PROBLEM TO SOLVE:
Copy exactly, and copy nothing else: the line that contains "brown office chair [276,207,389,385] -> none" and all lines after it in the listing, without pictures.

DATA:
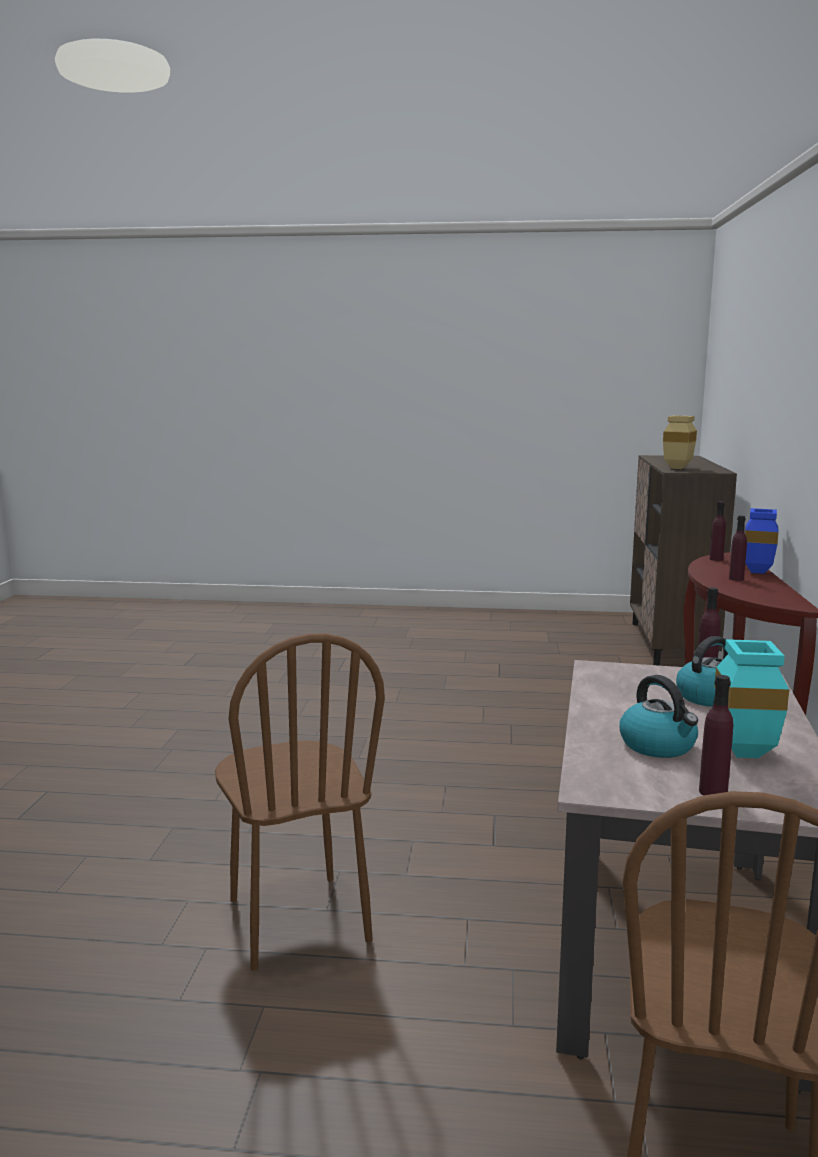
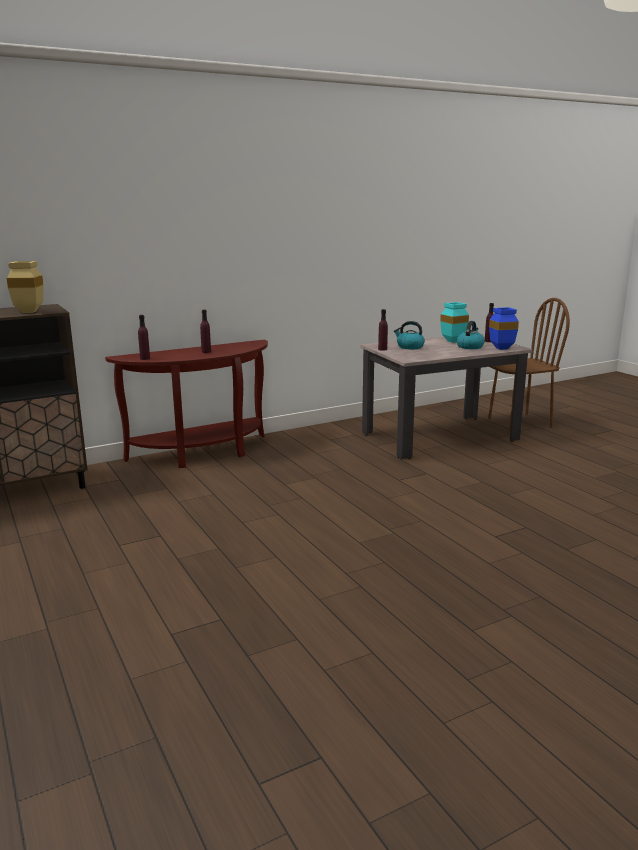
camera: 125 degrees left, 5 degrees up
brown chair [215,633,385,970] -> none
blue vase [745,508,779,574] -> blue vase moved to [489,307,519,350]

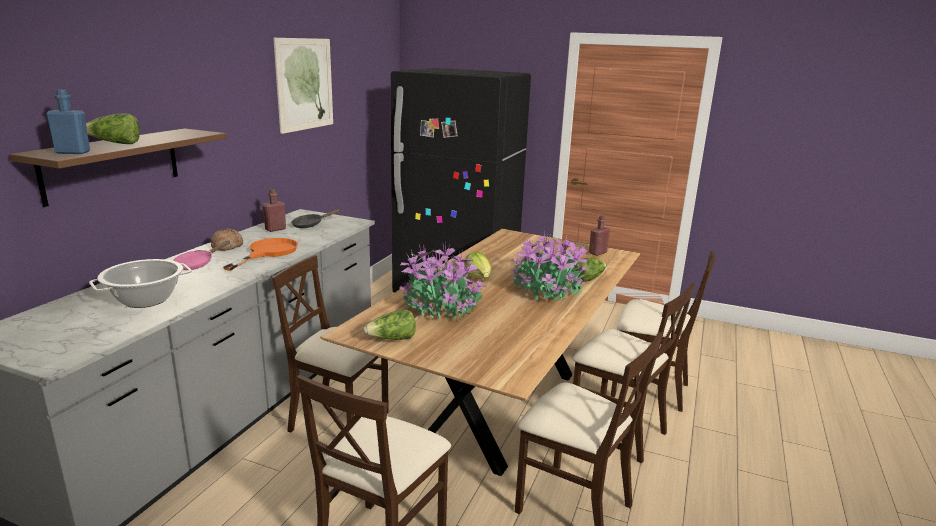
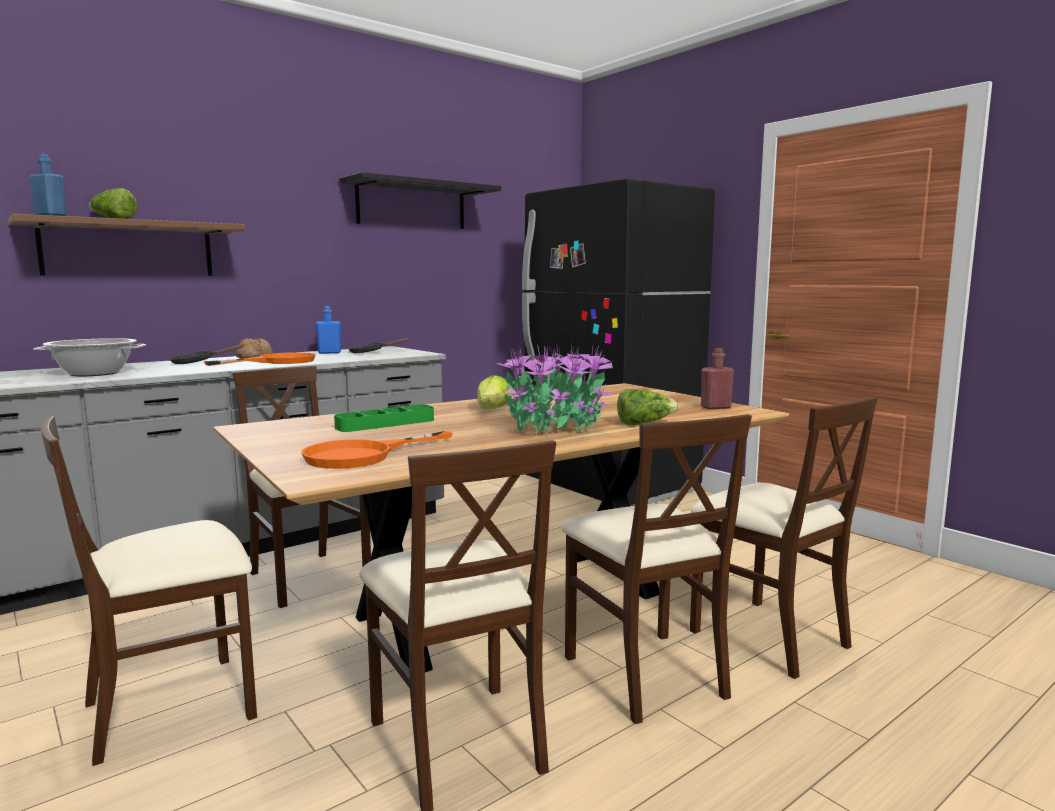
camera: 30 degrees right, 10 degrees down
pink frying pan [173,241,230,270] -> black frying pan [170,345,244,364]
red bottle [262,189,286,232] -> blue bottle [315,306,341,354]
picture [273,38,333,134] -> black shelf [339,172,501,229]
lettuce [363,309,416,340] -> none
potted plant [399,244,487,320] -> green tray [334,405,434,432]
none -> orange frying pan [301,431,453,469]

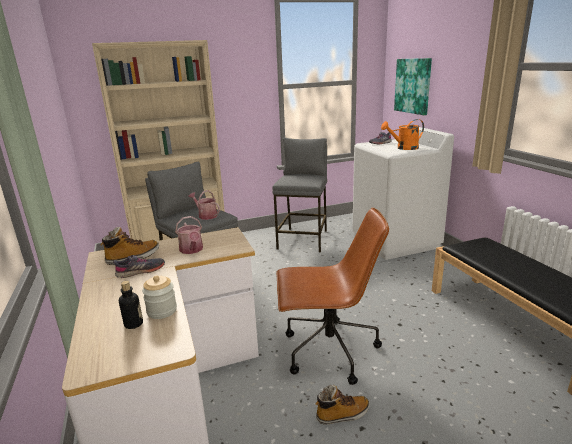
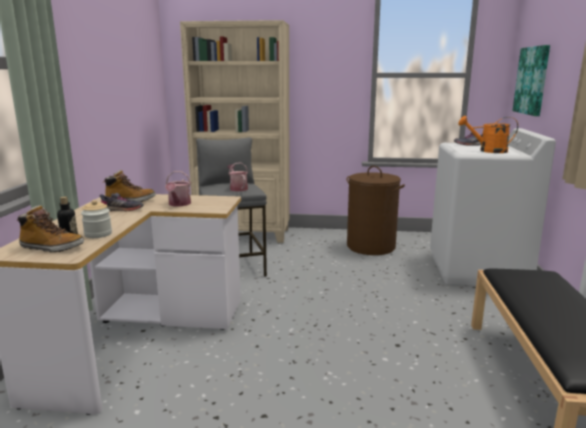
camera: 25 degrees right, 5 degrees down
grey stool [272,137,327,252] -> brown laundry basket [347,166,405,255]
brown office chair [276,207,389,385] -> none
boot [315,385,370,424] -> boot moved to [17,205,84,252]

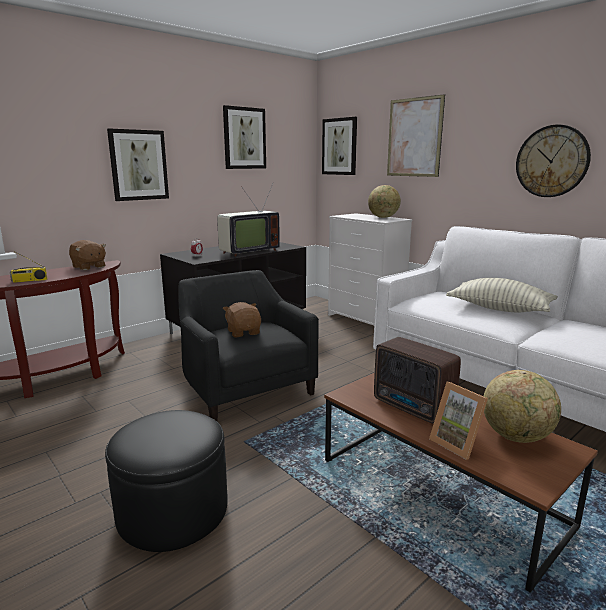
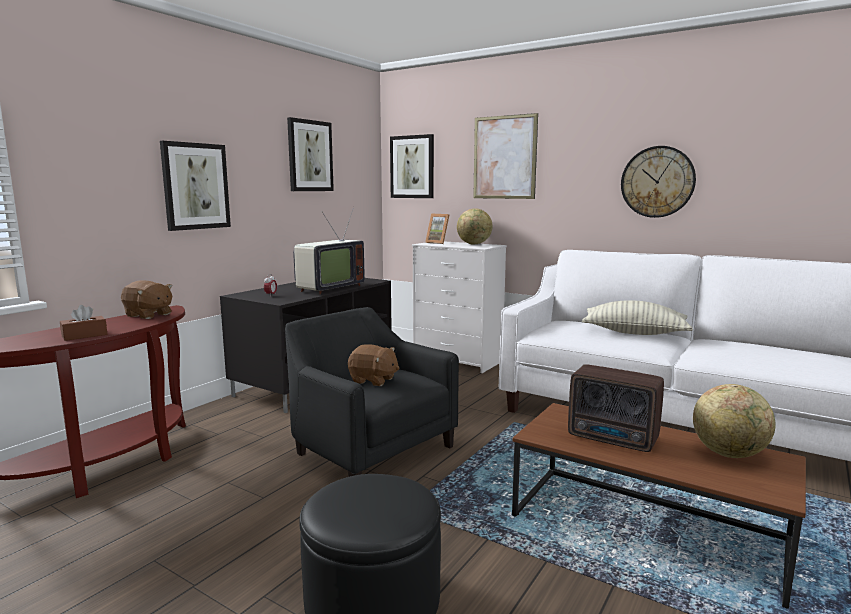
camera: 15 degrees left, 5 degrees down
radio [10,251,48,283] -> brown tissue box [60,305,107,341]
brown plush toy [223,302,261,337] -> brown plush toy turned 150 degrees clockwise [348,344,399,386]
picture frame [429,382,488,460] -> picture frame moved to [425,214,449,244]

WRITTEN SOLUTION:
brown office chair [276,207,389,385] -> none
boot [315,385,370,424] -> boot moved to [17,205,84,252]

camera: 15 degrees left, 5 degrees down
radio [10,251,48,283] -> brown tissue box [60,305,107,341]
brown plush toy [223,302,261,337] -> brown plush toy turned 150 degrees clockwise [348,344,399,386]
picture frame [429,382,488,460] -> picture frame moved to [425,214,449,244]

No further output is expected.